Он поклонился и исчез. Одеваясь, Эйлин снова и снова задавала себе вопрос — как объяснить это внезапное, настойчивое и самоуверенное ухаживанье Толлифера? По всему видно, что он не без денег. Но с такими прекрасными связями и знакомствами… чего он, собственно, добивается от нее? И почему эта миссис Брэйнерд принимает участие в вечеринке, которая устраивается, по-видимому, не ради нее? Но, как ни смущали ее все эти противоречивые мысли, все-таки дружба с Толлифером — какие бы у него там ни были виды — прельщала и радовала ее. Если даже это просто расчетливый авантюрист, домогающийся денег, как и многие другие, — во всяком случае он очень умен, прекрасно держит себя, и потом у него столько изобретательности по части всяких развлечений и такие возможности, каких ни у кого из тех, с кем она встречалась последние годы, и в помине не было. Все это были такие неинтересные люди, и их манеры иной раз страшно раздражали ее.
— Готовы? — весело воскликнул Толлифер, входя к ней ровно через час и окидывая взглядом ее белое платье и темные розы у пояса. — Если мы сейчас выедем, мы будем как раз вовремя. Миссис Брэйнерд приедет со своим приятелем — греком, молодым банкиром. А ее подруга миссис Джюди Торн — я, правда, ее не знаю — приведет с собой настоящего арабского шейха Ибрагима Аббасбея, который бог ведает зачем приехал сюда в Париж. Но хорошо, что он хоть говорит по-английски. И грек тоже.

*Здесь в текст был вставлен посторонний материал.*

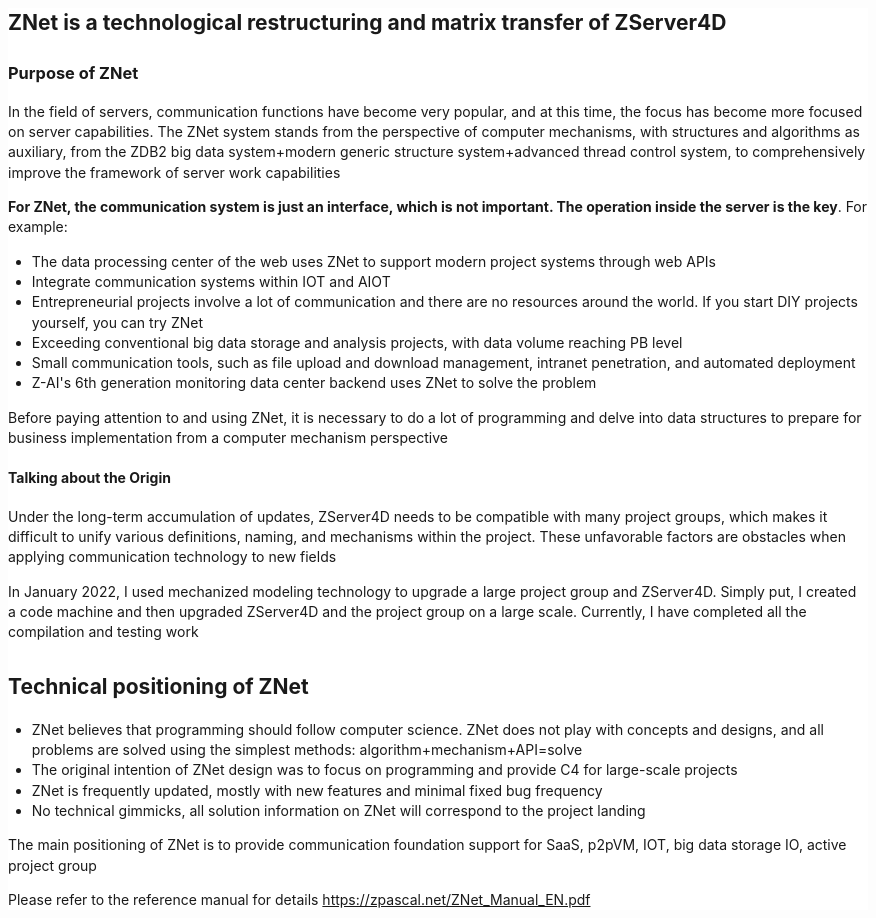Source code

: ## ZNet is a technological restructuring and matrix transfer of ZServer4D


### Purpose of ZNet


In the field of servers, communication functions have become very popular, and at this time, the focus has become more focused on server capabilities. The ZNet system stands from the perspective of computer mechanisms, with structures and algorithms as auxiliary, from the ZDB2 big data system+modern generic structure system+advanced thread control system, to comprehensively improve the framework of server work capabilities


**For ZNet, the communication system is just an interface, which is not important. The operation inside the server is the key**. For example:


- The data processing center of the web uses ZNet to support modern project systems through web APIs
- Integrate communication systems within IOT and AIOT
- Entrepreneurial projects involve a lot of communication and there are no resources around the world. If you start DIY projects yourself, you can try ZNet
- Exceeding conventional big data storage and analysis projects, with data volume reaching PB level
- Small communication tools, such as file upload and download management, intranet penetration, and automated deployment
- Z-AI's 6th generation monitoring data center backend uses ZNet to solve the problem

Before paying attention to and using ZNet, it is necessary to do a lot of programming and delve into data structures to prepare for business implementation from a computer mechanism perspective


#### Talking about the Origin


Under the long-term accumulation of updates, ZServer4D needs to be compatible with many project groups, which makes it difficult to unify various definitions, naming, and mechanisms within the project. These unfavorable factors are obstacles when applying communication technology to new fields

In January 2022, I used mechanized modeling technology to upgrade a large project group and ZServer4D. Simply put, I created a code machine and then upgraded ZServer4D and the project group on a large scale. Currently, I have completed all the compilation and testing work

## Technical positioning of ZNet

- ZNet believes that programming should follow computer science. ZNet does not play with concepts and designs, and all problems are solved using the simplest methods: algorithm+mechanism+API=solve
- The original intention of ZNet design was to focus on programming and provide C4 for large-scale projects
- ZNet is frequently updated, mostly with new features and minimal fixed bug frequency
- No technical gimmicks, all solution information on ZNet will correspond to the project landing

The main positioning of ZNet is to provide communication foundation support for SaaS, p2pVM, IOT, big data storage IO, active project group

Please refer to the reference manual for details https://zpascal.net/ZNet_Manual_EN.pdf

Толлифер был несколько возбужден и держал себя в высшей степени непринужденно. Он важно разгуливал по комнате, опьяненный сознанием, что вот наконец-то он снова чувствует себя по-настоящему в форме. Он очень насмешил Эйлин, когда вдруг ни с того ни с сего начал возмущаться меблировкой ее номера.
— Вы только посмотрите на эти портьеры! Вот на всем этом они здесь и наживаются! А сейчас, когда я подымался в лифте, он весь скрипел. Представить себе что-нибудь подобное в Нью-Йорке! И ведь это именно такие люди, как вы, и дают им возможность грабить.
— Разве уж здесь так плохо? — чувствуя себя польщенной, улыбнулась Эйлин. — А я, признаться, даже не обратила внимания. Да и где, собственно, можно было бы еще остановиться?
Он ткнул пальцем в шелковый абажур высокой алебастровой лампы.
— Смотрите, винное пятно! А вот кто-то тушил папироски об этот так называемый гобелен. И я, знаете, не удивляюсь!
Эйлин очень забавляла эта истинно мужская придирчивость.